Les résultats de l’opération de nettoyage de grande envergure menée en 2018 dans 42 pays par Break Free From Plastic, un mouvement qui réunit 1 700 organisations de la société civile, sont sans appel. C’est à Coca-Cola que revient le titre d’entreprise la plus polluante au plastique, avec des déchets retrouvés pratiquement sur toute la surface du globe.

Présente dans plus de 200 pays, la marque de soda produit plus de 100 milliards de bouteilles en plastique par an, soit 3400 bouteilles par seconde, dont un infime pourcentage est constitué de matière issue du recyclage. L’analyse des 187 000 déchets récoltés en 2018 par Break Free From Plastic suggère que derrière Coca-Cola, PepsiCo et Nestlé complètent le podium des plus gros pollueurs au plastique

En Europe, BFP attribue la moitié de la pollution plastique à ces trois géants « coupables, selon Von Hernandez, coordinateur global du mouvement, d'avoir saccagé la planète à une échelle massive ».
Partenariat houleux entre Coca-Cola et la présidence roumaine du Conseil de l’Union Européenne

En collaboration avec la Rethink Plastic Alliance et Break Free From Plastic, l’organisation internationale de consommateurs SumOfUs a lancé une pétition pour obtenir que les eurodéputés pénalisent financièrement les entreprises responsables de la pollution au plastique. Elle a recueilli plus de 270 000 signatures et a été remise en octobre à la commission de l'environnement du Parlement européen.

Or ce mardi 26 février, l’ONG Foodwatch a dénoncé,le partenariat de Coca-Cola avec la présidence roumaine du Conseil de l’Union européenne  dans une lettre envoyée à Donald Tusk.

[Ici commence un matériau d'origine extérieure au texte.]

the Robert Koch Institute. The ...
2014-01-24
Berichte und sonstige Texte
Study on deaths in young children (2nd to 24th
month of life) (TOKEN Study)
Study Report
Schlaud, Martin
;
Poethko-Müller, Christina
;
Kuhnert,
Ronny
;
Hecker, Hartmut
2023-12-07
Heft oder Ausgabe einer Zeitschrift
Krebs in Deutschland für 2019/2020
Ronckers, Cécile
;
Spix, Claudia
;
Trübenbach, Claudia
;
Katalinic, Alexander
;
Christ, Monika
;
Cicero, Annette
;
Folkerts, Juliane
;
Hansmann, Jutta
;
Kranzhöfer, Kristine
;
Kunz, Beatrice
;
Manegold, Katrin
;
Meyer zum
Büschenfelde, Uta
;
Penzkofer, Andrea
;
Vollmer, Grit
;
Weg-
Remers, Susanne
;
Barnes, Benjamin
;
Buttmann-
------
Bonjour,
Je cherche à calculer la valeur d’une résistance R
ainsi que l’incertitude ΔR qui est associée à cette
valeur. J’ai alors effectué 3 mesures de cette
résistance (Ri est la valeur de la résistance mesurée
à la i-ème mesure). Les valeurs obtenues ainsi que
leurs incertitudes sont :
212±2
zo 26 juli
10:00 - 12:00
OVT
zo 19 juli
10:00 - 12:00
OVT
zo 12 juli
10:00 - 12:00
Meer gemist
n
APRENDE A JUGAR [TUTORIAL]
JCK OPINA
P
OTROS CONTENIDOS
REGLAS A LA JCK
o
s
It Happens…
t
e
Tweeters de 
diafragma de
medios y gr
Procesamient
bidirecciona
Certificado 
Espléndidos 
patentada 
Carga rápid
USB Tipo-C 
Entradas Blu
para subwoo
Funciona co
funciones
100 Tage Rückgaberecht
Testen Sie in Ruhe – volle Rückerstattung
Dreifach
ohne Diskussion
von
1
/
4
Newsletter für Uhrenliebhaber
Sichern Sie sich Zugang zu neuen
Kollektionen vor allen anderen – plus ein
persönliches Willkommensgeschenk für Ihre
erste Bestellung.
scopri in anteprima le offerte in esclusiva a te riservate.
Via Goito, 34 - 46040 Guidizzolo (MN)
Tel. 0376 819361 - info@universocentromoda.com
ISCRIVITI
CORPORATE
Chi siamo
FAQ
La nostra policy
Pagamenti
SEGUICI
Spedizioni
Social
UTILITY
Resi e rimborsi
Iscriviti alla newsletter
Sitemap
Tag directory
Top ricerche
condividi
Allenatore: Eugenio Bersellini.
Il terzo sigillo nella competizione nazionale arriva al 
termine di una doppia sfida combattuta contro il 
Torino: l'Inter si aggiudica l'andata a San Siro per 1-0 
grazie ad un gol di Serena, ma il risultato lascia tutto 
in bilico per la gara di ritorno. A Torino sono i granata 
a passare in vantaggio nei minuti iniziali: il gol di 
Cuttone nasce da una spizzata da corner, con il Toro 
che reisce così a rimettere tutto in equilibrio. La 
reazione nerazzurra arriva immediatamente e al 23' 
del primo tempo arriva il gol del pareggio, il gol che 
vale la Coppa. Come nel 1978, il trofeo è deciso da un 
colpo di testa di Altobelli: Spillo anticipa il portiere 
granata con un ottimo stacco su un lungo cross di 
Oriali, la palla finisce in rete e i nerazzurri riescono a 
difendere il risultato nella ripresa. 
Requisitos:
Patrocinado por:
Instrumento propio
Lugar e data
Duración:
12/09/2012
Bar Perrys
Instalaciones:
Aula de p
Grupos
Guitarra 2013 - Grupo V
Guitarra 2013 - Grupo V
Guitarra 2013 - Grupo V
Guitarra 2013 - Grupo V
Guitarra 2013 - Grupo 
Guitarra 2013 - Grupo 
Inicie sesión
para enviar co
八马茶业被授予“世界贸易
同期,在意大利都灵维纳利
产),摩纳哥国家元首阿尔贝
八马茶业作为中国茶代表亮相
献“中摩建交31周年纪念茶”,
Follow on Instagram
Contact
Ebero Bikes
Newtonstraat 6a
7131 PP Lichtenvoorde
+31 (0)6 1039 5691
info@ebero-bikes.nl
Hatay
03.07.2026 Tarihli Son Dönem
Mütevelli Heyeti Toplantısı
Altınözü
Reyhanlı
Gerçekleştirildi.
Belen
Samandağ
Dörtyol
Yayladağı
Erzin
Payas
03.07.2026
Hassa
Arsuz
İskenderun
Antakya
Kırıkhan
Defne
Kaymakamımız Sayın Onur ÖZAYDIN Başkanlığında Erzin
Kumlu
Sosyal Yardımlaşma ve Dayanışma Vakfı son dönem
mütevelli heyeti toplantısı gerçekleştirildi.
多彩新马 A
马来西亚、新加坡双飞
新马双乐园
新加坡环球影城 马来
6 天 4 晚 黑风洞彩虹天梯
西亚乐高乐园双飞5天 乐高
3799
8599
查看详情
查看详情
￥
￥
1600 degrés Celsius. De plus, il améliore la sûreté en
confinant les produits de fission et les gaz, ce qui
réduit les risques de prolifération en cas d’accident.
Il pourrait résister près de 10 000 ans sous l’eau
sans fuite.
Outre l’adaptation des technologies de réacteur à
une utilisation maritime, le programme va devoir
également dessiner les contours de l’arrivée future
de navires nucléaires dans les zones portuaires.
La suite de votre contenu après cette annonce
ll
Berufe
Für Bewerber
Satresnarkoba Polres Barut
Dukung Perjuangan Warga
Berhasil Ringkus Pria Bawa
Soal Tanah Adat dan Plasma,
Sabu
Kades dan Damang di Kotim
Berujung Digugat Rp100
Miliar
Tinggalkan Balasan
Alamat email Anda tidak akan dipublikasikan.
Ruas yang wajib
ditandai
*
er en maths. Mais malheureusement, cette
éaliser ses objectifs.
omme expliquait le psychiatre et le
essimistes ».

Lors de la réunion des ministres des Affaires étrangères de l’Union européenne à Bucarest le 31 janvier, « les participants ont été accueillis avec des panneaux indiquant que "Le système Coca-Cola soutient fièrement la première présidence roumaine du Conseil de l’UE". Il y avait aussi des poufs Coca-Cola, des pancartes publicitaires et bien sûr des boissons », a dénoncé l’organisation qui voit en Coca-Cola un symbole de « la malbouffe et ses conséquences désastreuses pour la santé ».


La boîte en plastique jaune de Nesquik, c'est fini

De son côté, Nestlé semble avoir préféré l’action au lobbying. Le groupe a déclaré vouloir atteindre 25% d’incorporation de matières recyclées et produire 100% d’emballages recyclables d’ici 2025. Il s’est déjà engagé dans un processus d’élimination des pailles en plastique de tous ses produits et vient également d ‘annoncer que l’historique boîte en plastique jaune de son Nesquik serait remplacée au printemps par un emballage en papier 100 % recyclable.